Copy word for word the stretch of the Shadow Racing Cars text starting with "Shadow Racing Cars" and going on through "a British team.".

Supplied passage:
________________

Shadow Racing Cars was a Formula One and sports car racing team, founded and initially based in the United States although later Formula One operations were run from the British base in Northampton. The team held an American licence from  to  and a British licence from  to , thus becoming the first constructor to officially change its nationality. Their only F1 victory, at the 1977 Austrian Grand Prix, was achieved as a British team.

The Shadow name was revived by Bernardo Manfrè in 2020 as an Italian car tuning and luxury brand. The revived Shadow brand currently competes in NASCAR Whelen Euro Series as the MK1 Racing Italia team, currently fielding the No. 16 Shadow DNM8 for Claudio Remigio Cappelli and Alfredo de Matteo  and the No. 17 Shadow DNM8 for Manfrè and Francesco Garisto with technical partnership from Race Art Technology.

History

1968–1972: Early years in CanAm series
The company was founded by Don Nichols in California in 1968 as "Advanced Vehicle Systems"; the cars were called Shadows, designed by Trevor Harris and entered under the Shadow Racing Inc. banner. The first Shadows, the Mk.Is, were entered in the CanAm series with George Follmer and Vic Elford driving them. The Mk.1 featured an innovative design, using very small wheels for low drag and, although the car was quick, it was not the most reliable car in the field

The team became more competitive the following year, replacing the Harris car with a Peter Bryant design owing some elements to his Ti22 "titanium car" with Jackie Oliver also arriving from this effort and finishing eighth in the CanAm championship. The team also found some financial backing from Universal Oil Products (UOP).

________________

[Data drawn from a collection]
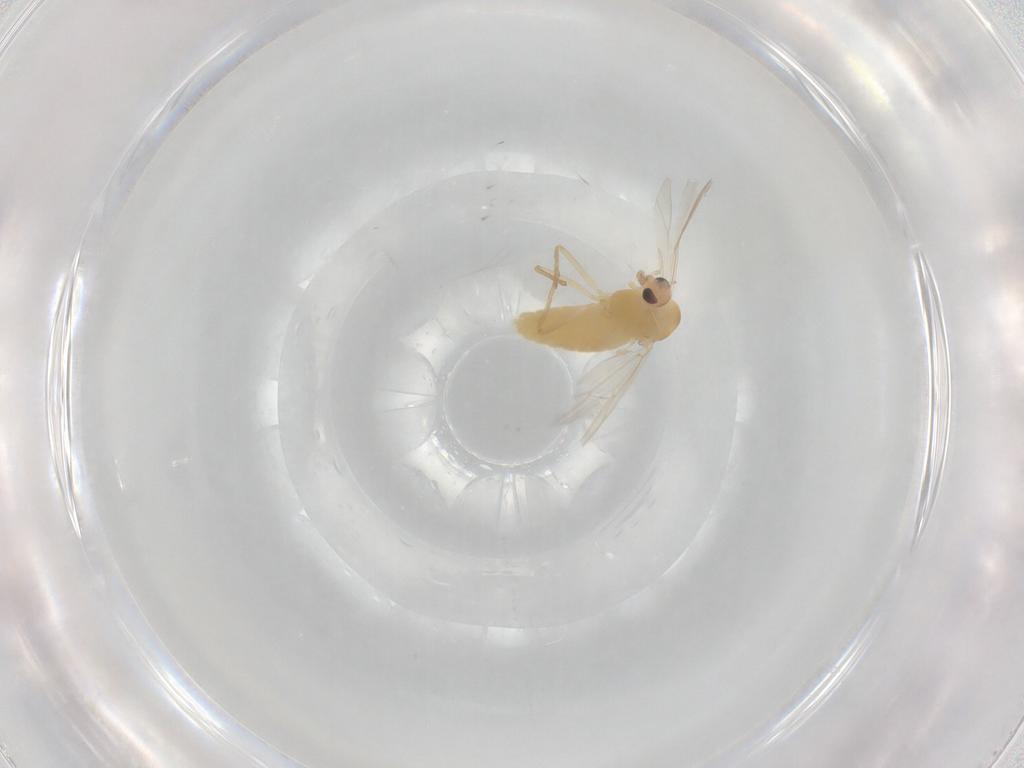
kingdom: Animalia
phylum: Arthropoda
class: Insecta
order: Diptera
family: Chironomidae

________________

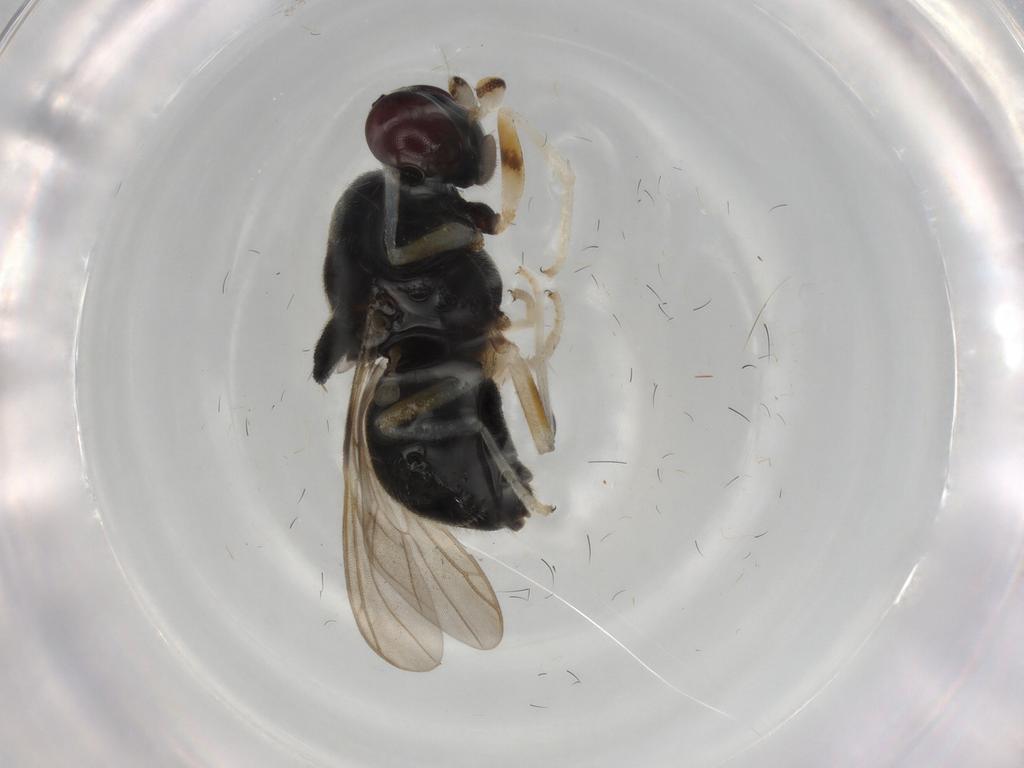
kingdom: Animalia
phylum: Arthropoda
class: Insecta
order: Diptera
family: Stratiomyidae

________________

Reply:
Shadow Racing Cars was a Formula One and sports car racing team, founded and initially based in the United States although later Formula One operations were run from the British base in Northampton. The team held an American licence from  to  and a British licence from  to , thus becoming the first constructor to officially change its nationality. Their only F1 victory, at the 1977 Austrian Grand Prix, was achieved as a British team.